_PROBLEM STATEMENT_
Filter the listing down to the lines containing the word "SQUARE".

_DATA SHOWN_
◆ ◆ ◆ ◆ ◆
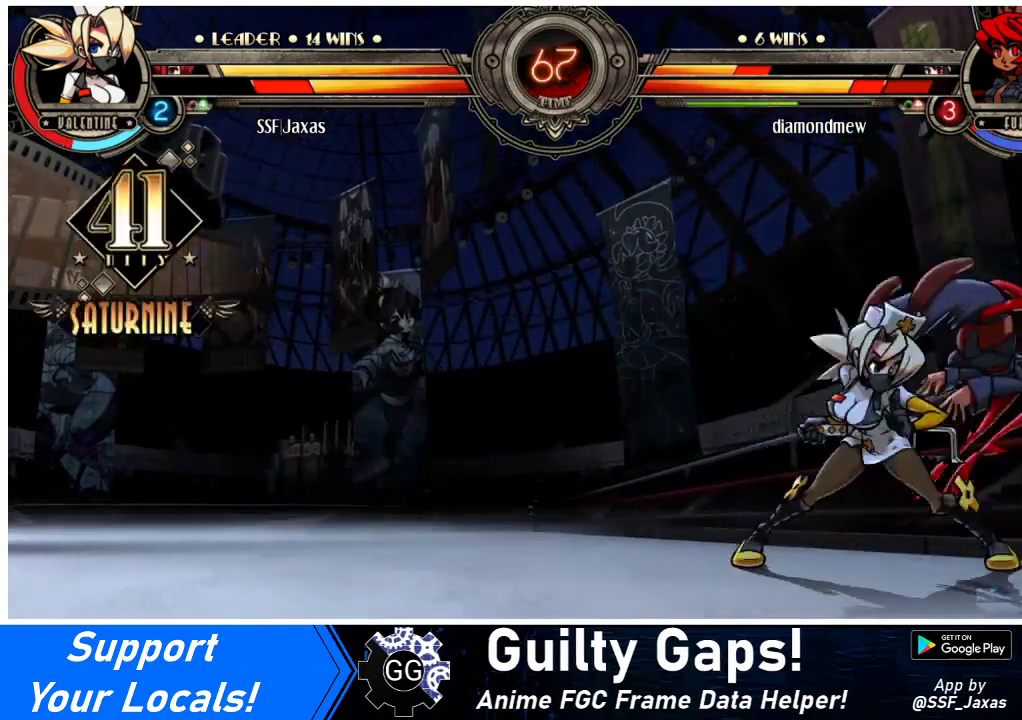
{"buttons": ["DPAD_LEFT"], "events": [[133, "CIRCLE", "down"], [133, "SQUARE", "down"], [200, "CIRCLE", "up"], [200, "SQUARE", "up"], [233, "DPAD_LEFT", "down"], [267, "DPAD_LEFT", "up"], [333, "DPAD_LEFT", "down"]]}
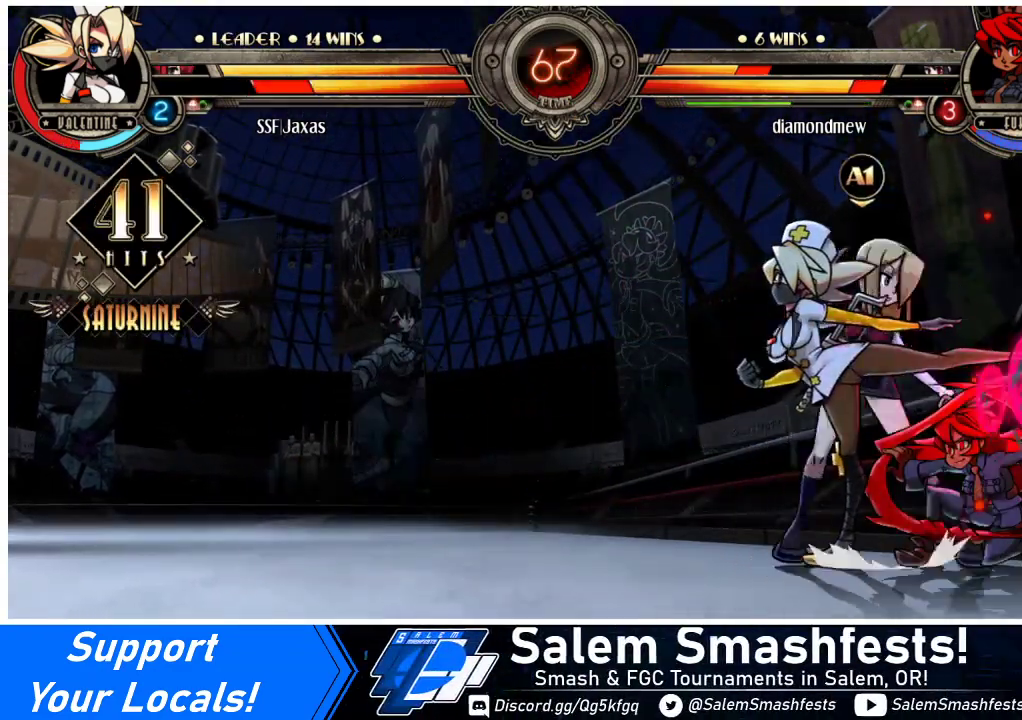
{"buttons": ["DPAD_DOWN", "DPAD_LEFT"], "events": [[300, "DPAD_DOWN", "down"]]}
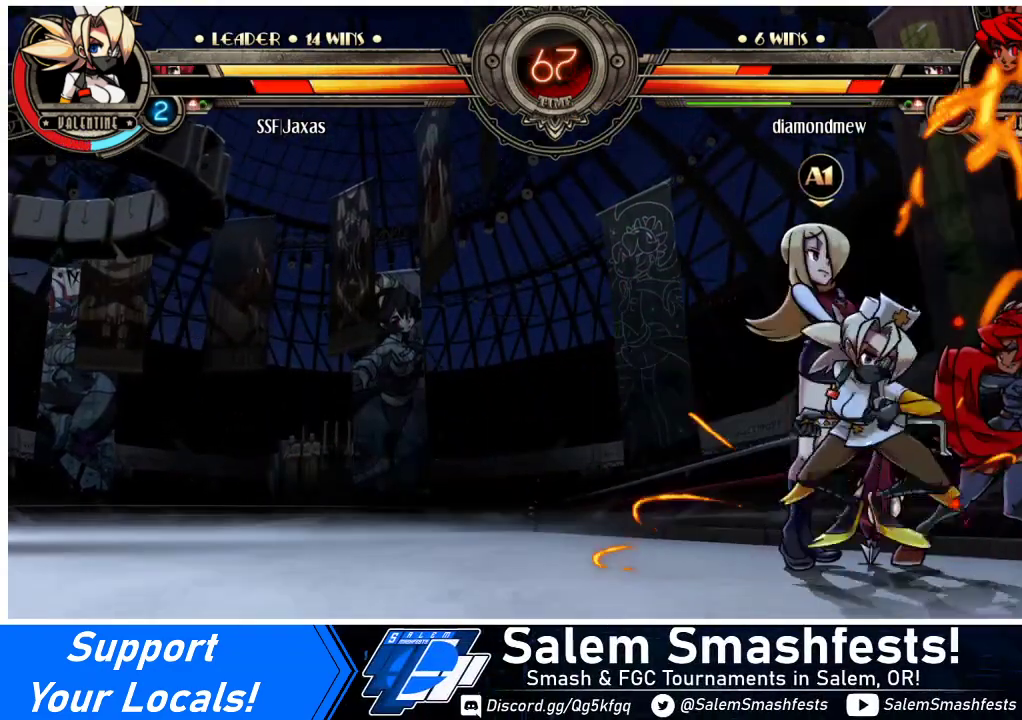
{"buttons": [], "events": [[67, "DPAD_DOWN", "up"], [133, "DPAD_LEFT", "up"], [167, "SQUARE", "down"], [300, "SQUARE", "up"]]}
◆ ◆ ◆ ◆ ◆
_ANSWER SECTION_
{"buttons": ["DPAD_LEFT"], "events": [[133, "CIRCLE", "down"], [133, "SQUARE", "down"], [200, "CIRCLE", "up"], [200, "SQUARE", "up"], [233, "DPAD_LEFT", "down"], [267, "DPAD_LEFT", "up"], [333, "DPAD_LEFT", "down"]]}
{"buttons": [], "events": [[67, "DPAD_DOWN", "up"], [133, "DPAD_LEFT", "up"], [167, "SQUARE", "down"], [300, "SQUARE", "up"]]}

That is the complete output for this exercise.